--- TASK DETAILS ---
Word for word, reproduce every record in the listing below.

--- GIVEN RECORDS ---
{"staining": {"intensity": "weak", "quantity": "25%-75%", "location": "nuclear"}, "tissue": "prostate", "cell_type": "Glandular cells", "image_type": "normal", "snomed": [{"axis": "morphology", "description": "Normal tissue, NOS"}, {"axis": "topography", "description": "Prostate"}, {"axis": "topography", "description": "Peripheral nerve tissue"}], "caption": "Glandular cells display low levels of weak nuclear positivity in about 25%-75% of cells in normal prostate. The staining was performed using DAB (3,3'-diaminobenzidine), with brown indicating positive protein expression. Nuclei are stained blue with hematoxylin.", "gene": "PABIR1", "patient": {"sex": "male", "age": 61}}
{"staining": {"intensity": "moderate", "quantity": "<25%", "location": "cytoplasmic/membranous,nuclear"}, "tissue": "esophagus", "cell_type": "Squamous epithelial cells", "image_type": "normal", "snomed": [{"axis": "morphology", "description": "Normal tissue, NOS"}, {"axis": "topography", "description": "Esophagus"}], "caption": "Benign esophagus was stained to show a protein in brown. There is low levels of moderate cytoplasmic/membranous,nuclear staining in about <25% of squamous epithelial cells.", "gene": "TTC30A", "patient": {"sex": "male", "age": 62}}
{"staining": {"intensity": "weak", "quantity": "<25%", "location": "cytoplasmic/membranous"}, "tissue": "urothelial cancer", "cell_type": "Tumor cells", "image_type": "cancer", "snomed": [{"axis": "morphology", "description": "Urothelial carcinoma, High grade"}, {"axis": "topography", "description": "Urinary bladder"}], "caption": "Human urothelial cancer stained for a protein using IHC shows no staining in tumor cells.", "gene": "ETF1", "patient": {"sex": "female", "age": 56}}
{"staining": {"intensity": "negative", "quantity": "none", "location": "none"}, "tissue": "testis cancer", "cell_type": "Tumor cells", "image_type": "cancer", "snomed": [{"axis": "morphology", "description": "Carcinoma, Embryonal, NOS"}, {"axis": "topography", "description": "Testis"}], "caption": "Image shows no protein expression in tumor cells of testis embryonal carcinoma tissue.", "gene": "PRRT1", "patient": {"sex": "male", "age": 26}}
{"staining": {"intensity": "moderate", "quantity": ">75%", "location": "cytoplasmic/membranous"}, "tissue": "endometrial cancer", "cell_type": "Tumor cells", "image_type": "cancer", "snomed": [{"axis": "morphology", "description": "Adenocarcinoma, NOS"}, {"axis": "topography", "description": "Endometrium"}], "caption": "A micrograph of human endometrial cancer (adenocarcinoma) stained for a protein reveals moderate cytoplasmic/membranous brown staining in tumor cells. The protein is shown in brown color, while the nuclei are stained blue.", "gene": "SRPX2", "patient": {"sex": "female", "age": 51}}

--- RESULT OF THE TASK ---
{"staining": {"intensity": "weak", "quantity": "25%-75%", "location": "nuclear"}, "tissue": "prostate", "cell_type": "Glandular cells", "image_type": "normal", "snomed": [{"axis": "morphology", "description": "Normal tissue, NOS"}, {"axis": "topography", "description": "Prostate"}, {"axis": "topography", "description": "Peripheral nerve tissue"}], "caption": "Glandular cells display low levels of weak nuclear positivity in about 25%-75% of cells in normal prostate. The staining was performed using DAB (3,3'-diaminobenzidine), with brown indicating positive protein expression. Nuclei are stained blue with hematoxylin.", "gene": "PABIR1", "patient": {"sex": "male", "age": 61}}
{"staining": {"intensity": "moderate", "quantity": "<25%", "location": "cytoplasmic/membranous,nuclear"}, "tissue": "esophagus", "cell_type": "Squamous epithelial cells", "image_type": "normal", "snomed": [{"axis": "morphology", "description": "Normal tissue, NOS"}, {"axis": "topography", "description": "Esophagus"}], "caption": "Benign esophagus was stained to show a protein in brown. There is low levels of moderate cytoplasmic/membranous,nuclear staining in about <25% of squamous epithelial cells.", "gene": "TTC30A", "patient": {"sex": "male", "age": 62}}
{"staining": {"intensity": "weak", "quantity": "<25%", "location": "cytoplasmic/membranous"}, "tissue": "urothelial cancer", "cell_type": "Tumor cells", "image_type": "cancer", "snomed": [{"axis": "morphology", "description": "Urothelial carcinoma, High grade"}, {"axis": "topography", "description": "Urinary bladder"}], "caption": "Human urothelial cancer stained for a protein using IHC shows no staining in tumor cells.", "gene": "ETF1", "patient": {"sex": "female", "age": 56}}
{"staining": {"intensity": "negative", "quantity": "none", "location": "none"}, "tissue": "testis cancer", "cell_type": "Tumor cells", "image_type": "cancer", "snomed": [{"axis": "morphology", "description": "Carcinoma, Embryonal, NOS"}, {"axis": "topography", "description": "Testis"}], "caption": "Image shows no protein expression in tumor cells of testis embryonal carcinoma tissue.", "gene": "PRRT1", "patient": {"sex": "male", "age": 26}}
{"staining": {"intensity": "moderate", "quantity": ">75%", "location": "cytoplasmic/membranous"}, "tissue": "endometrial cancer", "cell_type": "Tumor cells", "image_type": "cancer", "snomed": [{"axis": "morphology", "description": "Adenocarcinoma, NOS"}, {"axis": "topography", "description": "Endometrium"}], "caption": "A micrograph of human endometrial cancer (adenocarcinoma) stained for a protein reveals moderate cytoplasmic/membranous brown staining in tumor cells. The protein is shown in brown color, while the nuclei are stained blue.", "gene": "SRPX2", "patient": {"sex": "female", "age": 51}}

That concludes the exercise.